◆ Collected data ◆
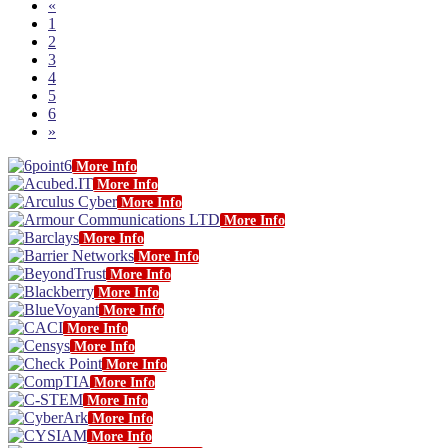
«
1
2
3
4
5
6
»
More Info
More Info
More Info
More Info
More Info
More Info
More Info
More Info
More Info
More Info
More Info
More Info
More Info
More Info
More Info
More Info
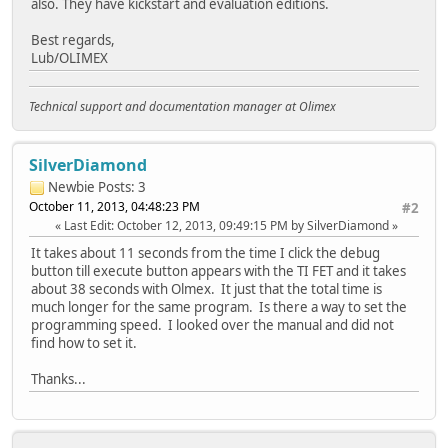
also. They have kickstart and evaluation editions.
Best regards,
Lub/OLIMEX
Technical support and documentation manager at Olimex
SilverDiamond
Newbie
Posts: 3
October 11, 2013, 04:48:23 PM
#2
Last Edit
: October 12, 2013, 09:49:15 PM by SilverDiamond
It takes about 11 seconds from the time I click the debug
button till execute button appears with the TI FET and it takes
about 38 seconds with Olmex. It just that the total time is
much longer for the same program. Is there a way to set the
programming speed. I looked over the manual and did not
find how to set it.
Thanks...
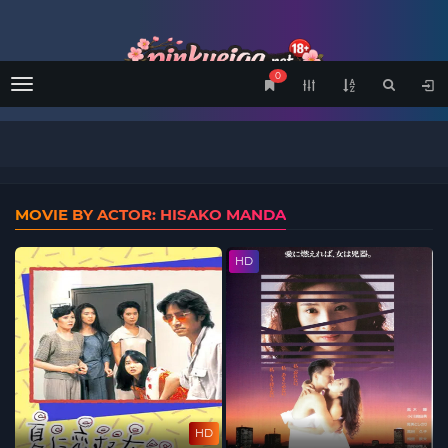
0
Menu
MOVIE BY ACTOR: HISAKO MANDA
HD
HD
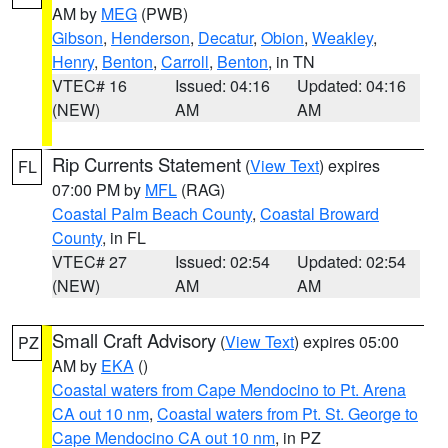
AM by
MEG
(PWB)
Gibson
,
Henderson
,
Decatur
,
Obion
,
Weakley
,
Henry
,
Benton
,
Carroll
,
Benton
, in TN
VTEC# 16
Issued: 04:16
Updated: 04:16
(NEW)
AM
AM
Rip Currents Statement
(
View Text
) expires
FL
07:00 PM by
MFL
(RAG)
Coastal Palm Beach County
,
Coastal Broward
County
, in FL
VTEC# 27
Issued: 02:54
Updated: 02:54
(NEW)
AM
AM
Small Craft Advisory
(
View Text
) expires 05:00
PZ
AM by
EKA
()
Coastal waters from Cape Mendocino to Pt. Arena
CA out 10 nm
,
Coastal waters from Pt. St. George to
Cape Mendocino CA out 10 nm
, in PZ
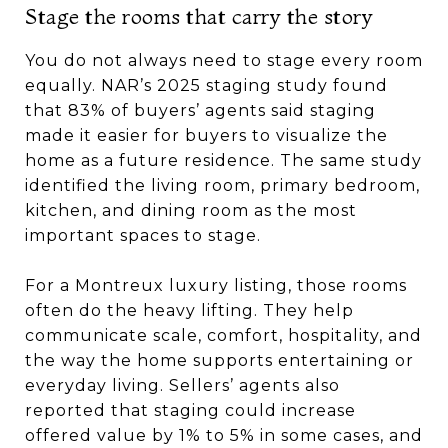
Stage the rooms that carry the story
You do not always need to stage every room
equally. NAR’s 2025 staging study found
that 83% of buyers’ agents said staging
made it easier for buyers to visualize the
home as a future residence. The same study
identified the living room, primary bedroom,
kitchen, and dining room as the most
important spaces to stage.
For a Montreux luxury listing, those rooms
often do the heavy lifting. They help
communicate scale, comfort, hospitality, and
the way the home supports entertaining or
everyday living. Sellers’ agents also
reported that staging could increase
offered value by 1% to 5% in some cases, and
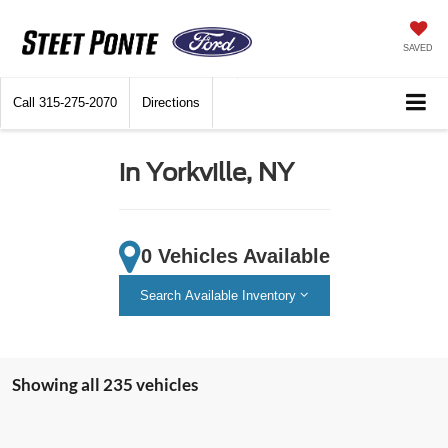
SAVED
Call
315-275-2070
Directions
in Yorkville, NY
0 Vehicles Available
Search Available Inventory
Showing all 235 vehicles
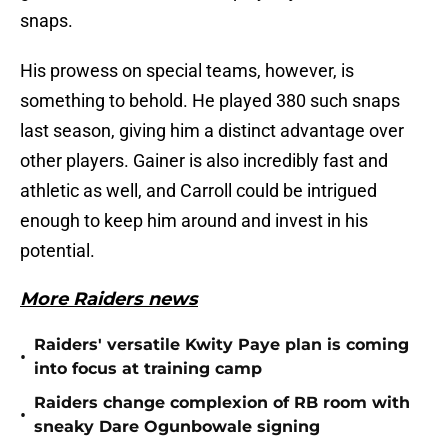
snaps.
His prowess on special teams, however, is
something to behold. He played 380 such snaps
last season, giving him a distinct advantage over
other players. Gainer is also incredibly fast and
athletic as well, and Carroll could be intrigued
enough to keep him around and invest in his
potential.
More Raiders news
Raiders' versatile Kwity Paye plan is coming
•
into focus at training camp
Raiders change complexion of RB room with
•
sneaky Dare Ogunbowale signing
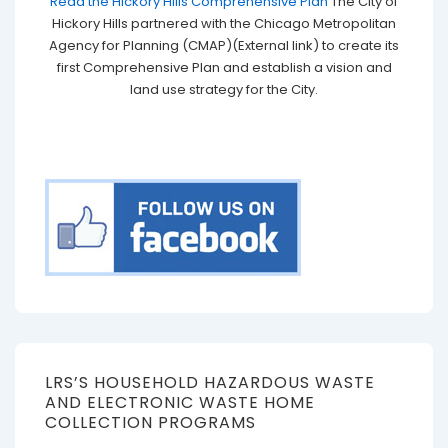
Read the Hickory Hills Comprehensive Plan
The City of
Hickory Hills partnered with the Chicago Metropolitan
Agency for Planning (CMAP)(External link) to create its
first Comprehensive Plan and establish a vision and
land use strategy for the City.
LRS’S HOUSEHOLD HAZARDOUS WASTE
AND ELECTRONIC WASTE HOME
COLLECTION PROGRAMS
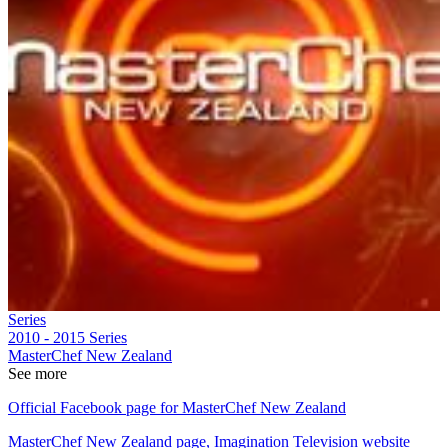
Series
2010 - 2015
Series
MasterChef New Zealand
See more
Official Facebook page for MasterChef New Zealand
MasterChef New Zealand page, Imagination Television website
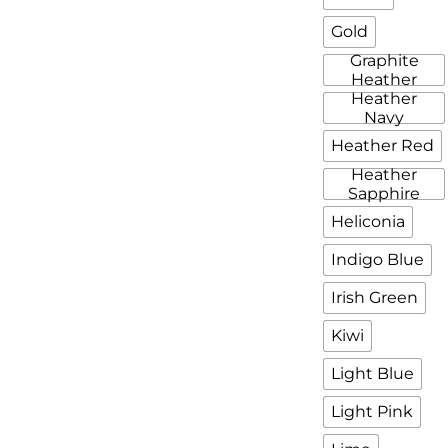
Gold
Graphite
Heather
Heather
Navy
Heather Red
Heather
Sapphire
Heliconia
Indigo Blue
Irish Green
Kiwi
Light Blue
Light Pink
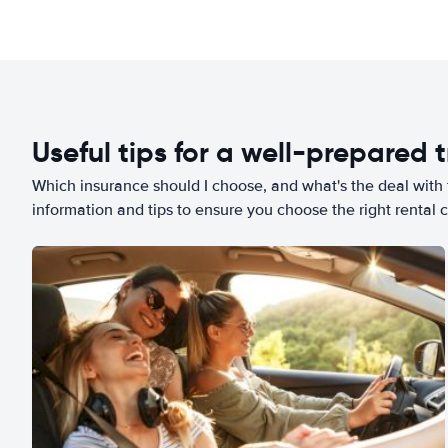
Useful tips for a well-prepared t
Which insurance should I choose, and what's the deal with t
information and tips to ensure you choose the right rental c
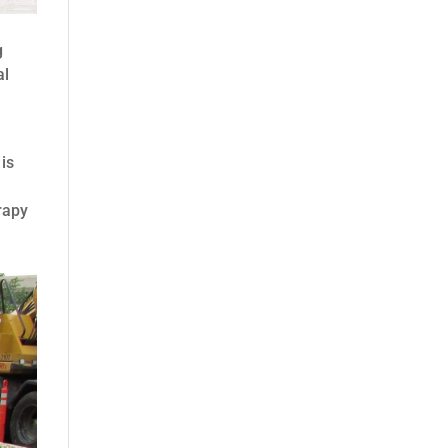
g
al
 is
rapy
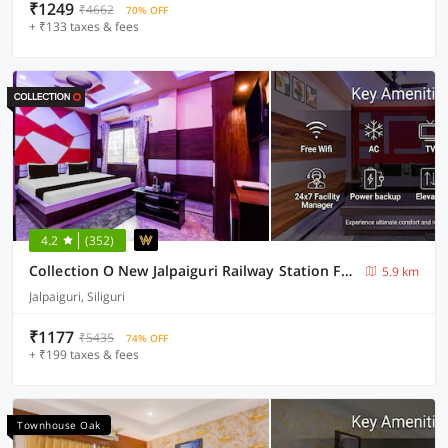
₹1249
₹4662
70% OFF
+ ₹133 taxes & fees
4.2
(352)
Collection O New Jalpaiguri Railway Station Formerly Prince Lodge
5.9 km
Jalpaiguri, Siliguri
₹1177
₹5435
74% OFF
+ ₹199 taxes & fees
Townhouse Oak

◆ Problem requirements ◆
Of all the lines in the data above, show only those that hold the word "tips".

◆ Your solution ◆
Useful tips for a well-prepared t
information and tips to ensure you choose the right rental c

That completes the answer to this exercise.